Thinking about circular economies and @hydroponictrash 's recent writing on modular repair and construction systems.
It'll be interesting to create a "reverse-LEGO" System, where System parts can be used to repair non-System products. Eventually, Ship-of-Theseus style, products would end up becoming entirely made of System parts as their old ones break and are replaced. To this end, you have to make sure the System is interoperable both with itself and with pre-existing products.
Further, it would be best if the System were not only easy to manufacture, but easy to acquire resources for. This is a big part of the #Junkpunk aesthetic, going out of your way to reuse pre-existing material. In the context of our System, this might involve anything from collecting screws of standard System size off non-System products, or searching for plastics to turn into stock for 3D printing. 3D printable printers and recyclable stock would be a HUGE jump towards making this a reality. #solarpunk

@havoc Hell yeah, interoperability would be the biggest thing. A big gripe I have with most modular designs is that they are modular in their own ecosystem, but having a modular framework gives the guidelines enough to be able to have things work interoperabily, while also not needing to fit a need super strict standard or aesthetic.

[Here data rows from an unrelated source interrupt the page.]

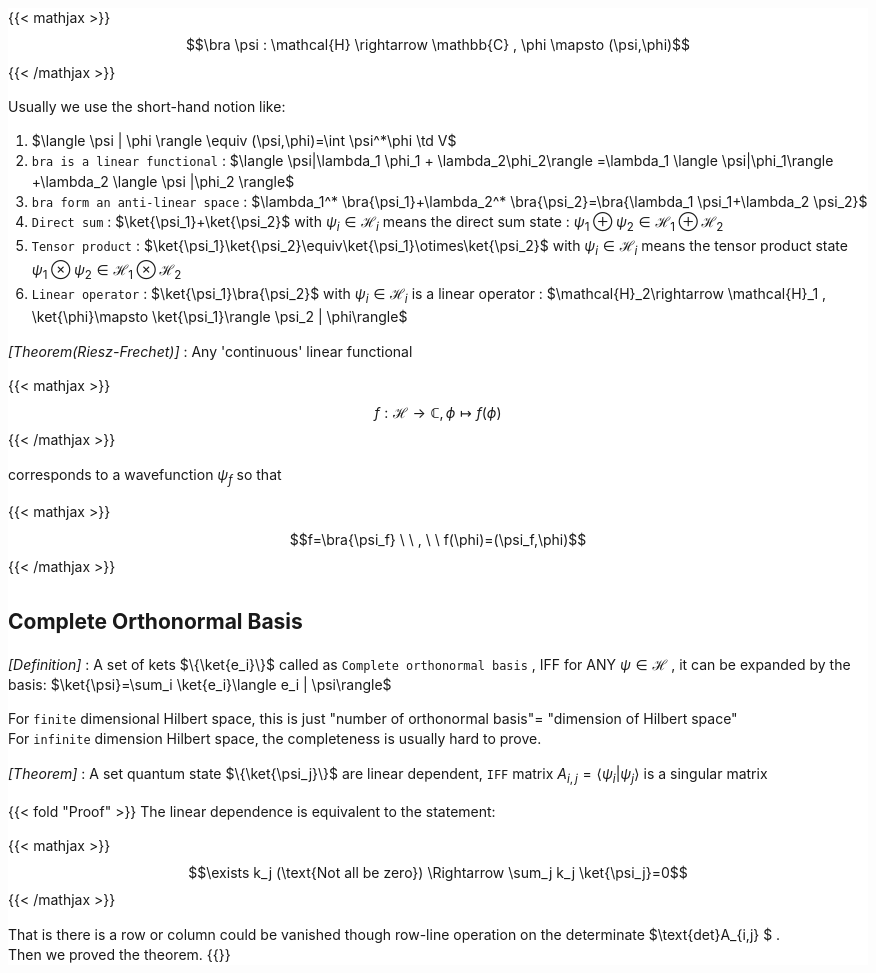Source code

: {{< mathjax >}}
$$\bra \psi : \mathcal{H} \rightarrow \mathbb{C} , \phi \mapsto (\psi,\phi)$$
{{< /mathjax >}}

Usually we use the short-hand notion like:

1. $\langle \psi | \phi \rangle \equiv (\psi,\phi)=\int \psi^*\phi \td V$
2. `bra is a linear functional` : $\langle \psi|\lambda_1 \phi_1 + \lambda_2\phi_2\rangle =\lambda_1 \langle \psi|\phi_1\rangle +\lambda_2 \langle \psi |\phi_2 \rangle\$
3. `bra form an anti-linear space` : $\lambda_1^* \bra{\psi_1}+\lambda_2^* \bra{\psi_2}=\bra{\lambda_1 \psi_1+\lambda_2 \psi_2}$
4. `Direct sum` : $\ket{\psi_1}+\ket{\psi_2}$ with $\psi_i\in \mathcal{H}_i$ means the direct sum state : $\psi_1\oplus \psi_2 \in \mathcal{H}_1\oplus \mathcal{H}_2$
5. `Tensor product` : $\ket{\psi_1}\ket{\psi_2}\equiv\ket{\psi_1}\otimes\ket{\psi_2}$ with $\psi_i\in \mathcal{H}_i$ means the tensor product state $\psi_1\otimes \psi_2\in \mathcal{H}_1\otimes \mathcal{H}_2$
6. `Linear operator` : $\ket{\psi_1}\bra{\psi_2}$ with $\psi_i\in\mathcal{H}_i$ is a linear operator : $\mathcal{H}_2\rightarrow \mathcal{H}_1 , \ket{\phi}\mapsto \ket{\psi_1}\rangle \psi_2 | \phi\rangle$

<em>[Theorem(Riesz-Frechet)]</em> : Any 'continuous' linear functional

{{< mathjax >}}
$$f:\mathcal{H}\rightarrow \mathbb{C}, \phi\mapsto f(\phi)$$
{{< /mathjax >}}

corresponds to a wavefunction $\psi_f$ so that

{{< mathjax >}}
$$f=\bra{\psi_f} \ \ ,  \ \ f(\phi)=(\psi_f,\phi)$$
{{< /mathjax >}}

## Complete Orthonormal Basis

<em>[Definition]</em> : A set of kets $\{\ket{e_i}\}$ called as `Complete orthonormal basis` , IFF for ANY $\psi\in\mathcal{H}$ , it can be expanded by the basis: $\ket{\psi}=\sum_i \ket{e_i}\langle e_i | \psi\rangle$

For `finite` dimensional Hilbert space, this is just "number of orthonormal basis"= "dimension of Hilbert space" <br>
For `infinite` dimension Hilbert space, the completeness is usually hard to prove.

<em>[Theorem]</em> : A set quantum state $\{\ket{\psi_j}\}$ are linear dependent, `IFF` matrix $A_{i,j}=\langle \psi_i | \psi_j \rangle$ is a singular matrix

{{< fold "Proof" >}}
The linear dependence is equivalent to the statement:

{{< mathjax >}}
$$\exists k_j (\text{Not all be zero}) \Rightarrow \sum_j k_j \ket{\psi_j}=0$$
{{< /mathjax >}}

That is there is a row or column could be vanished though row-line operation on the determinate $\text{det}A_{i,j} $ . <br>
Then we proved the theorem.
{{</fold>}}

Thankfully most stuff like screws are to a standard (for the most part) and can be reused. Plenty of proprietary stuff can't be reused though, especially if it was a planned obsolescence situation. But even then, we can look at it instead of broken, as just feedstock to use and remake into something else. Compared to just saying "eh fuck it it's broken", buying a new one while the old thing sits in a landfill for 500 years.

I've seen some amazing work by people making 3D printer filament recyclers that can turn some plastic bottles into 3D printing filament. Most of the same idea applies to most plastics. So when you print an object, and don't need it or it isn't repairable, chuck it in a shredder, melt it back down into fillament, make something new. No waste, no shipping, less impacts to the ecology. Way better than what we got going right now.

@hydroponictrash
> "But even then, we can look at it instead of broken, as just feedstock to use and remake into something else."

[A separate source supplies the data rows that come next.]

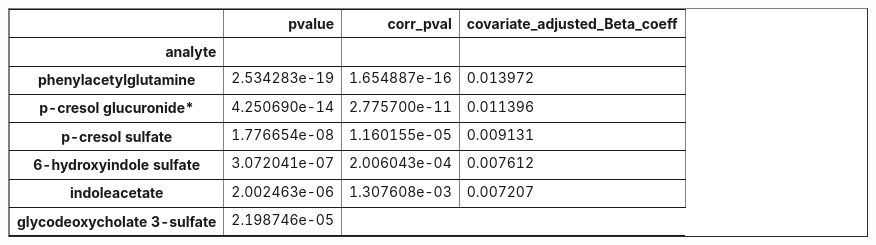 


<div>
<style scoped>
    .dataframe tbody tr th:only-of-type {
        vertical-align: middle;
    }

    .dataframe tbody tr th {
        vertical-align: top;
    }

    .dataframe thead th {
        text-align: right;
    }
</style>
<table border="1" class="dataframe">
  <thead>
    <tr style="text-align: right;">
      <th></th>
      <th>pvalue</th>
      <th>corr_pval</th>
      <th>covariate_adjusted_Beta_coeff</th>
    </tr>
    <tr>
      <th>analyte</th>
      <th></th>
      <th></th>
      <th></th>
    </tr>
  </thead>
  <tbody>
    <tr>
      <th>phenylacetylglutamine</th>
      <td>2.534283e-19</td>
      <td>1.654887e-16</td>
      <td>0.013972</td>
    </tr>
    <tr>
      <th>p-cresol glucuronide*</th>
      <td>4.250690e-14</td>
      <td>2.775700e-11</td>
      <td>0.011396</td>
    </tr>
    <tr>
      <th>p-cresol sulfate</th>
      <td>1.776654e-08</td>
      <td>1.160155e-05</td>
      <td>0.009131</td>
    </tr>
    <tr>
      <th>6-hydroxyindole sulfate</th>
      <td>3.072041e-07</td>
      <td>2.006043e-04</td>
      <td>0.007612</td>
    </tr>
    <tr>
      <th>indoleacetate</th>
      <td>2.002463e-06</td>
      <td>1.307608e-03</td>
      <td>0.007207</td>
    </tr>
    <tr>
      <th>glycodeoxycholate 3-sulfate</th>
      <td>2.198746e-05</td>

EXACTLY. The capacity for true recycling (returning an item into original quality feedstock, as opposed to like turning paper into low grade cardboard) is going to be SO important. We need to mentally shift the perception of a broken item from "garbage" to "a pile of usable parts".

I'm reminded of the novel Walkaway, where they have 3D printers capable of using a tremendous range of printing materials. Rather than gathering new resources for printing stock, they just build machines capable of returning rebar/plastic/wiring back into feedstock. There's absolutely no shortage of "garbage" right now, so it's not unreasonable to think we could see this in reality someday.

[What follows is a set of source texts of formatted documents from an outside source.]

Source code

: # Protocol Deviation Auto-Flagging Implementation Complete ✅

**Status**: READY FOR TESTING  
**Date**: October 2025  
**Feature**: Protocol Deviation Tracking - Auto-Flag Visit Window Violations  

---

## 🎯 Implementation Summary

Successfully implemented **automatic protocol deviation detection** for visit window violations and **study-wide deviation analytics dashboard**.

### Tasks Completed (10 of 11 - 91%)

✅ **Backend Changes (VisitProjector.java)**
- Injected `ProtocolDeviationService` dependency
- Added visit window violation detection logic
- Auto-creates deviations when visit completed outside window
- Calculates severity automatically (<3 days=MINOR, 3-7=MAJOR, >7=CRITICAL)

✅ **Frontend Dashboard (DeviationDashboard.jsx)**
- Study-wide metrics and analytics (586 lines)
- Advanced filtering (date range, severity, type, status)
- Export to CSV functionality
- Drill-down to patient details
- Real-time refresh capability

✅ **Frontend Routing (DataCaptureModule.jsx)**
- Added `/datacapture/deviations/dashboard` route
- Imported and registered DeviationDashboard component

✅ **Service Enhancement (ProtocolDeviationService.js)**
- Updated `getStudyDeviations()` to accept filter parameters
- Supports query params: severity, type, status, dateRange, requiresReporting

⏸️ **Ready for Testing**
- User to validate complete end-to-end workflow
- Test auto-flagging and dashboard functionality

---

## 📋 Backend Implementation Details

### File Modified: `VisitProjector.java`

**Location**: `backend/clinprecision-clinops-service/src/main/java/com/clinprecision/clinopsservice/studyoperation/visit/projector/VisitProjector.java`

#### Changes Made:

@havoc @hydroponictrash feels like there are physical limits to this. First of all recycling usually produces lower quality outputs (with aluminum maybe being the exception?); second, it still requires energy and materials, so the economy can never be fully circular (circularity gap); third, recycling produces waste, which accumulates somewhere
@havoc @hydroponictrash that said, I’m all for #JunkPunk and reusing existing waste, as long as it’s not used as a justification for keeping things as they are in terms of production and consumption
@geography Definitely. For your first response I definitely agree, finding methods of recycling that DON'T lower quality (recycling vs downcycling) is going to be so important.
And not to worry, #junkpunk advocates for the halting of current production methods in favor of just using the crap we've already made under such an overproductive system.